I would probably expose a poll() and let the client deal with it, I don't know if there's a one-size-fits-all signaling mechanism. But you have control over it, which is probably another plus.

mort96 6 hours ago | parent [-]

Those loops aren’t tight, they sleep for like 10-16ms for live windows or much longer for background windows. You were talking about receiving updates at 1000Hz.

simonask 4 hours ago | parent | prev | next [-]

Just to let you know, 1000 messages per second over a UNIX socket between two processes is very much well within the capabilities of any recent machine running, say, Linux. That’s not many at all.

simoncion 5 hours ago | parent | prev [-]

> But imagine some piece of exotic hardware, e.g. computer mouse, that reports its movement at 1000Hz.
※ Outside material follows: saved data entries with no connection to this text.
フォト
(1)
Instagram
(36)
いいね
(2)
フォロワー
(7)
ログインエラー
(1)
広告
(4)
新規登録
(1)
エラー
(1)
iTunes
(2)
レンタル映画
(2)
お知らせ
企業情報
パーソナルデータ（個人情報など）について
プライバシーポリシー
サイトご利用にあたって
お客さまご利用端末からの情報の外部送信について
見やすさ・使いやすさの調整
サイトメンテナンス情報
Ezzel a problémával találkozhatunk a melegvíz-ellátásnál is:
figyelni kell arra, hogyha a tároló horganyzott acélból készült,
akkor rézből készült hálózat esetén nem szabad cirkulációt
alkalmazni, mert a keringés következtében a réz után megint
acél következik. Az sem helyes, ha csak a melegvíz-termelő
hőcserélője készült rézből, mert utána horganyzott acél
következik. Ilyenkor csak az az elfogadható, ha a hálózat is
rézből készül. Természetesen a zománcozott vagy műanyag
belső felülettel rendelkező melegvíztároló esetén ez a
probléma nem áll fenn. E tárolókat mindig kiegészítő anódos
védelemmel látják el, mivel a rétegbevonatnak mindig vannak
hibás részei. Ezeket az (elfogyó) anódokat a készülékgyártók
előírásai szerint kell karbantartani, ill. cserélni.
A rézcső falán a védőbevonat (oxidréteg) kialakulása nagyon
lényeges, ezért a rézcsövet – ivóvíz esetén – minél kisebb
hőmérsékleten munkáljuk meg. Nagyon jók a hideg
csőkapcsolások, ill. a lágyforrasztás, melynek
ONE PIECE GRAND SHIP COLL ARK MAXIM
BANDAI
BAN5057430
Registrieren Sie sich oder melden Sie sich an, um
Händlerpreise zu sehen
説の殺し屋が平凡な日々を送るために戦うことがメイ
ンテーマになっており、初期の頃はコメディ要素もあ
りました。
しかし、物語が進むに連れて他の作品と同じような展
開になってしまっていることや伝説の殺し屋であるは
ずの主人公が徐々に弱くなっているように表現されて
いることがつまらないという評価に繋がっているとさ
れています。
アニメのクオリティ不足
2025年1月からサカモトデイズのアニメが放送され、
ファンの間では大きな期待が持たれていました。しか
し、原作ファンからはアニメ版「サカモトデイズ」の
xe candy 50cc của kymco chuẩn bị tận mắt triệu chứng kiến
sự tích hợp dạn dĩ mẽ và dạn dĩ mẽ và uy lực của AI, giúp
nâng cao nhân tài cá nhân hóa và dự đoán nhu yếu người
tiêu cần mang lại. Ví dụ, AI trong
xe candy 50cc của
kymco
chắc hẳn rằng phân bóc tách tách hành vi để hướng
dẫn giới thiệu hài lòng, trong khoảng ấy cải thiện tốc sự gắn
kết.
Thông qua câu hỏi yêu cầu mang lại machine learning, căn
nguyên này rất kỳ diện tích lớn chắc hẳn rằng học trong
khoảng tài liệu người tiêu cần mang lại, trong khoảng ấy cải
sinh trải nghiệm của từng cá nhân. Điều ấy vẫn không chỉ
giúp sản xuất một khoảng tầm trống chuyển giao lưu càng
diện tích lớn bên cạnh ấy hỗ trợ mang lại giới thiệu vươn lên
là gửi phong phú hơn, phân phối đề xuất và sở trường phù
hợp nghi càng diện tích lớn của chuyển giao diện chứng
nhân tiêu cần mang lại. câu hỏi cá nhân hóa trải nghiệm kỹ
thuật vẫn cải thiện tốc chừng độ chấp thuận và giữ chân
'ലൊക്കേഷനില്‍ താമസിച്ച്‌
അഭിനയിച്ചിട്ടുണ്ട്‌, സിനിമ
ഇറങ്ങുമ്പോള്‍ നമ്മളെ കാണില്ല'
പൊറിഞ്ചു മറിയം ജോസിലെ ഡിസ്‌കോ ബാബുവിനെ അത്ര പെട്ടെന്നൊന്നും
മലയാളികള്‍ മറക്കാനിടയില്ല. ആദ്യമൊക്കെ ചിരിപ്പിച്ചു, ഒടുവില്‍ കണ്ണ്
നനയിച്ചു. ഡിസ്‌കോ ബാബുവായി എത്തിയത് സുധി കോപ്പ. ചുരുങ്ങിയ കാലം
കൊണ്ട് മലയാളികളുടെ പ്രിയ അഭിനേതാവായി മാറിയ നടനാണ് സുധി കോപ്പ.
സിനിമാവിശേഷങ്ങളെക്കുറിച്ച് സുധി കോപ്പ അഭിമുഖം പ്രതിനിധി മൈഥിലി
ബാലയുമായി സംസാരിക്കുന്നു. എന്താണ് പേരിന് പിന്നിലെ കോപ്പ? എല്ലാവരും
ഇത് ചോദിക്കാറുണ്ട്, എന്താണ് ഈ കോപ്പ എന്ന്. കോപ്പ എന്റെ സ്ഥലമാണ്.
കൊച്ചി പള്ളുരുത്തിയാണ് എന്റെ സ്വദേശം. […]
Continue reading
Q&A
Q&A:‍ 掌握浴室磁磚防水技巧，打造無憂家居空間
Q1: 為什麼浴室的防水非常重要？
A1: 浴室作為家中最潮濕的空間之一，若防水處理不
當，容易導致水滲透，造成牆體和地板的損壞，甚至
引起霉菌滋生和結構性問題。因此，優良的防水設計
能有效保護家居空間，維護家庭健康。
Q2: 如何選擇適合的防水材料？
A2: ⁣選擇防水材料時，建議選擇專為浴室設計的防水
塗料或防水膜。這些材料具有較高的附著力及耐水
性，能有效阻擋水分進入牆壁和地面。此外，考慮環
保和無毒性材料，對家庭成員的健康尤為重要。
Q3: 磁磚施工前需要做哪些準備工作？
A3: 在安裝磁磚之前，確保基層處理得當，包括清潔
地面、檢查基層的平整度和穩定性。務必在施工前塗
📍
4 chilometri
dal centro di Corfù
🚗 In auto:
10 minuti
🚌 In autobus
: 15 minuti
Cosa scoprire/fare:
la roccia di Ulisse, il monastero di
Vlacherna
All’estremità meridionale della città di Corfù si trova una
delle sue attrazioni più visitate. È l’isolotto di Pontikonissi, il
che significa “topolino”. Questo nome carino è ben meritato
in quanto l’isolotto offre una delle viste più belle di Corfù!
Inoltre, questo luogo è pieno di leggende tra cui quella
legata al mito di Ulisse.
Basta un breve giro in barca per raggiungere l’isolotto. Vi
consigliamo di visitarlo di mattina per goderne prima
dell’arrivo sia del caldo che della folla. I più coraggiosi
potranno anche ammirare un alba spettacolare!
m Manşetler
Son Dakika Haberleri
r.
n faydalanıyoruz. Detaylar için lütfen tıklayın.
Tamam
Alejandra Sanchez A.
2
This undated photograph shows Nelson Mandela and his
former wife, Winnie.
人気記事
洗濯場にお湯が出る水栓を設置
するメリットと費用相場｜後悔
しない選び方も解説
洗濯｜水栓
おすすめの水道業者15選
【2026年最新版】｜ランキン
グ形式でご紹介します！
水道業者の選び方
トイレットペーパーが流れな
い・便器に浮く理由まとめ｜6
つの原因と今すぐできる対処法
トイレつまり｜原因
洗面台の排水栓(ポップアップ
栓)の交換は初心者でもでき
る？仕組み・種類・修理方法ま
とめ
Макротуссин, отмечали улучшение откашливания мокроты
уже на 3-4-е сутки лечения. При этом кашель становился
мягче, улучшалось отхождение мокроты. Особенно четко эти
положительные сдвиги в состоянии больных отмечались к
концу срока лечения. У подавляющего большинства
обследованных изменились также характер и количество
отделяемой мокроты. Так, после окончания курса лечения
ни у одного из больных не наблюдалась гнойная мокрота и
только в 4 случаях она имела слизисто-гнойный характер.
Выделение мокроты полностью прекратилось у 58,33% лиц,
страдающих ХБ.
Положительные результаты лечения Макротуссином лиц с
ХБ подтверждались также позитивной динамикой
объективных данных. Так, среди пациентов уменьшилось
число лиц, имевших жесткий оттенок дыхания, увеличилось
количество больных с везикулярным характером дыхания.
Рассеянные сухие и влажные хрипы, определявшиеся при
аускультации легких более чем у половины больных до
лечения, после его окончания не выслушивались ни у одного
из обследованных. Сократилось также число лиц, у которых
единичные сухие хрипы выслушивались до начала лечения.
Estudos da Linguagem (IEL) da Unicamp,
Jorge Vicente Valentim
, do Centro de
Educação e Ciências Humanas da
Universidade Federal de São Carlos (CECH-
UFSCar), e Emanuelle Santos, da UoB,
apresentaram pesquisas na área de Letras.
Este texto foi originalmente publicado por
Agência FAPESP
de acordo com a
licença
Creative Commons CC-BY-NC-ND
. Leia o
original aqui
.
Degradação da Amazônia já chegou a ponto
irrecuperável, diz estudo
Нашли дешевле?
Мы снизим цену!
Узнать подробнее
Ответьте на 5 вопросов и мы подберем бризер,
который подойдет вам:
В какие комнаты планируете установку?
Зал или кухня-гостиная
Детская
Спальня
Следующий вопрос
Speaking of... it looks like common Wayland compositors [0] still kill clients that can't keep up with "high speed" event generators like 1kHz mice. [1] So, that's nice.

(For people who plan to retort with "just handle events in a timely manner", check out the comment here [2]. OSX, Windows, and X11 all cope just fine with programs that go unresponsive for multiple seconds. If the statements in this bug report (and the reports I've read elsewhere) are accurate, Wayland doesn't... and that is inexcusable.)

[0] ...or whatever the Wayland terminology is for the thing that does the work of the X11 compositor + window manager...

[1] <https://gitlab.freedesktop.org/wayland/wayland/-/work_items/...>

[2] <https://gitlab.freedesktop.org/wayland/wayland/-/work_items/...>

asdfaoeu 6 hours ago | parent | prev [-]

You would have a lot of security issues right? Whether or not it's useful Wayland does prevent to isolate clients from each other.

mort96 6 hours ago | parent | next [-]

They’re right on this one, shared memory isn’t some scary dangerous thing. Both processes will just have some region of their respective virtual address space which are mapped to the same physical memory, which they can use to share data. Wayland already uses this for pixel data.

nananana9 6 hours ago | parent | prev [-]

Not really, you can have one command buffer per client or process, and map each one in the virtual space of the process that's supposed to write to it.